> **WHAT IS EXPECTED**: Give back the lines below exactly, but do not include any pictures.

> **DATA BELOW**:

________________

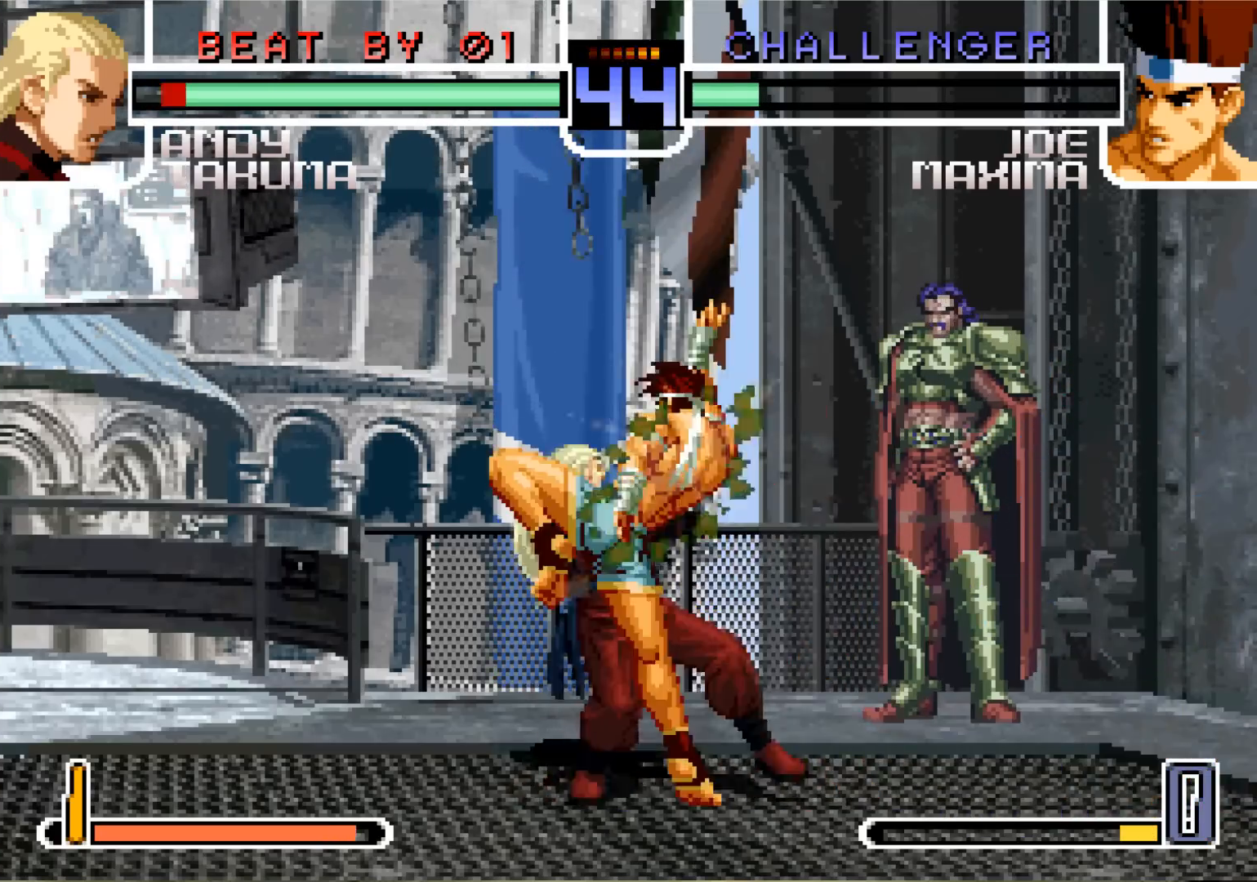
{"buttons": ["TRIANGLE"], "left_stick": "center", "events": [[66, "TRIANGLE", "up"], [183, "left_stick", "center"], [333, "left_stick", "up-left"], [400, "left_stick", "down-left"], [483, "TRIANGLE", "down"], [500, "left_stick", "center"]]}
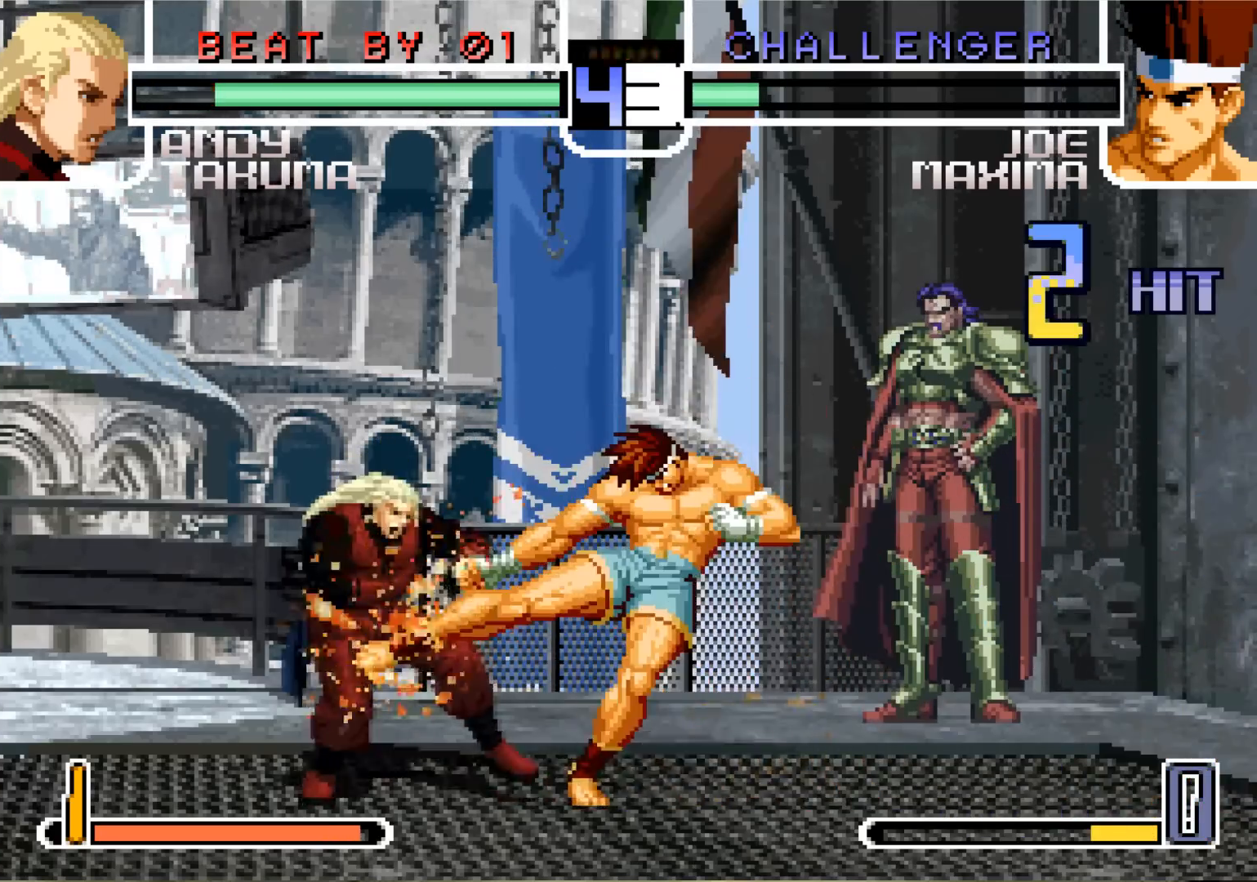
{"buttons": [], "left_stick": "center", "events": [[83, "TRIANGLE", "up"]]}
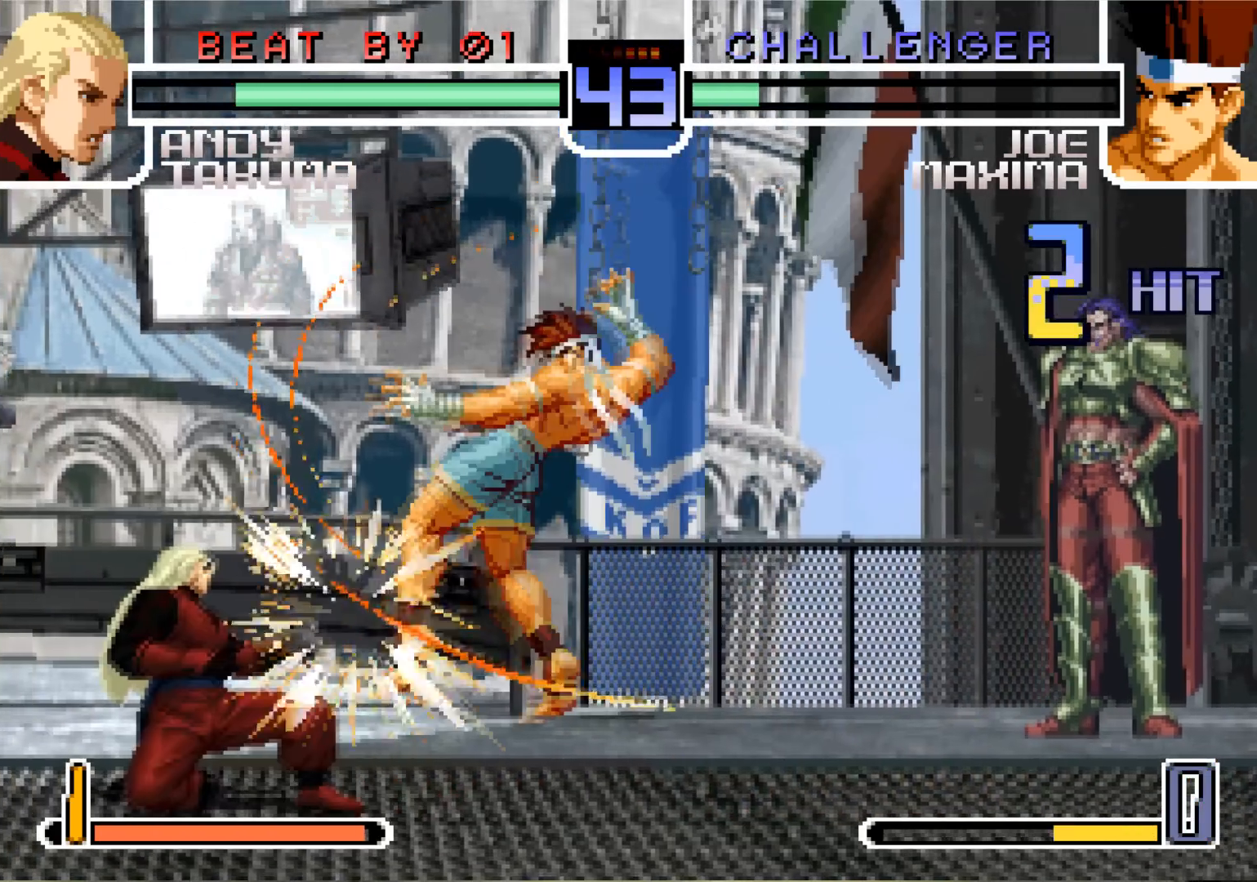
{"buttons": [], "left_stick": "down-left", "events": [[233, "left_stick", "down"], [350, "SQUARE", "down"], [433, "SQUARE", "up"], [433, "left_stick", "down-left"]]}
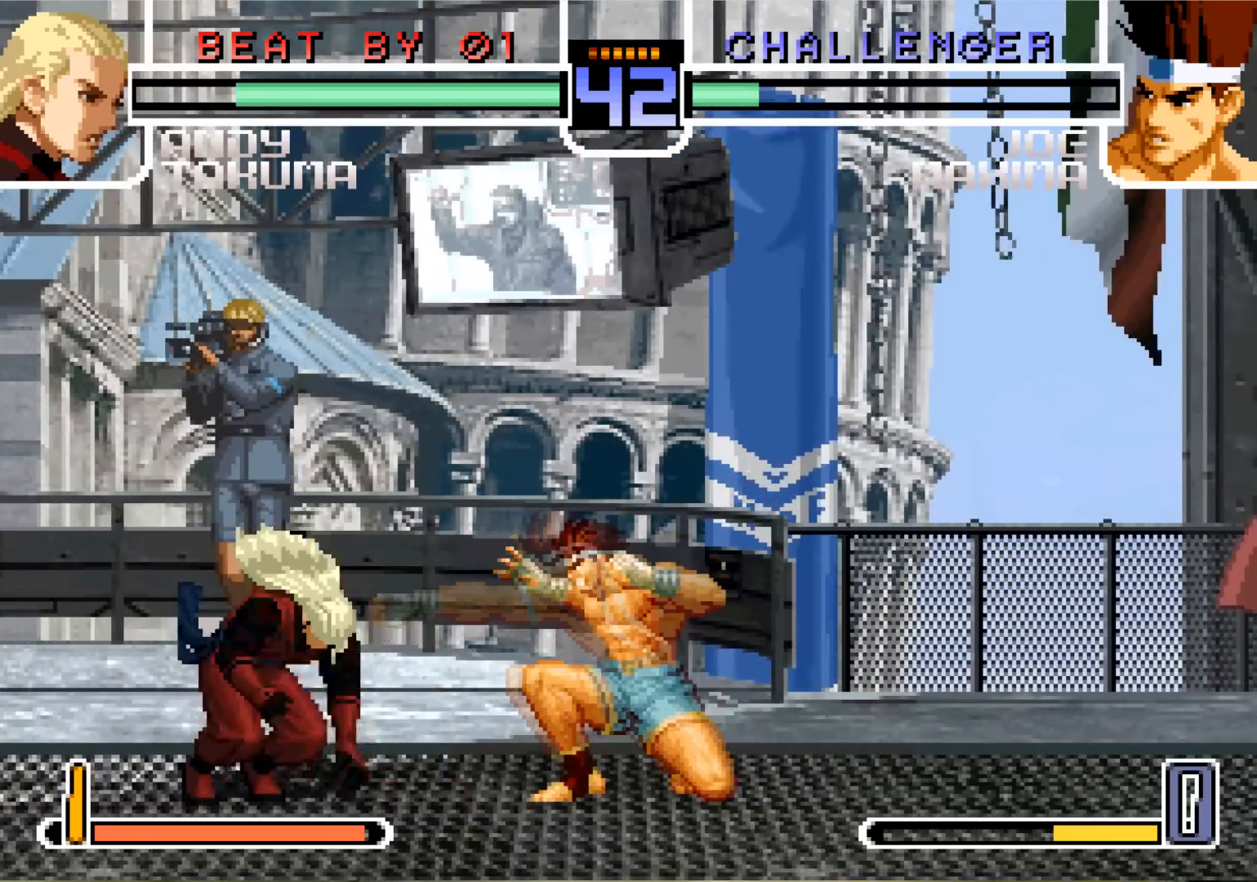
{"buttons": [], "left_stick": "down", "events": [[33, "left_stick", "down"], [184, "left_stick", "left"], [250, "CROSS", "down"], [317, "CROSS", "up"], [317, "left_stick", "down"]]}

________________

> **SOLUTION FOR THIS TASK**:
{"buttons": ["TRIANGLE"], "left_stick": "center", "events": [[66, "TRIANGLE", "up"], [183, "left_stick", "center"], [333, "left_stick", "up-left"], [400, "left_stick", "down-left"], [483, "TRIANGLE", "down"], [500, "left_stick", "center"]]}
{"buttons": [], "left_stick": "center", "events": [[83, "TRIANGLE", "up"]]}
{"buttons": [], "left_stick": "down-left", "events": [[233, "left_stick", "down"], [350, "SQUARE", "down"], [433, "SQUARE", "up"], [433, "left_stick", "down-left"]]}
{"buttons": [], "left_stick": "down", "events": [[33, "left_stick", "down"], [184, "left_stick", "left"], [250, "CROSS", "down"], [317, "CROSS", "up"], [317, "left_stick", "down"]]}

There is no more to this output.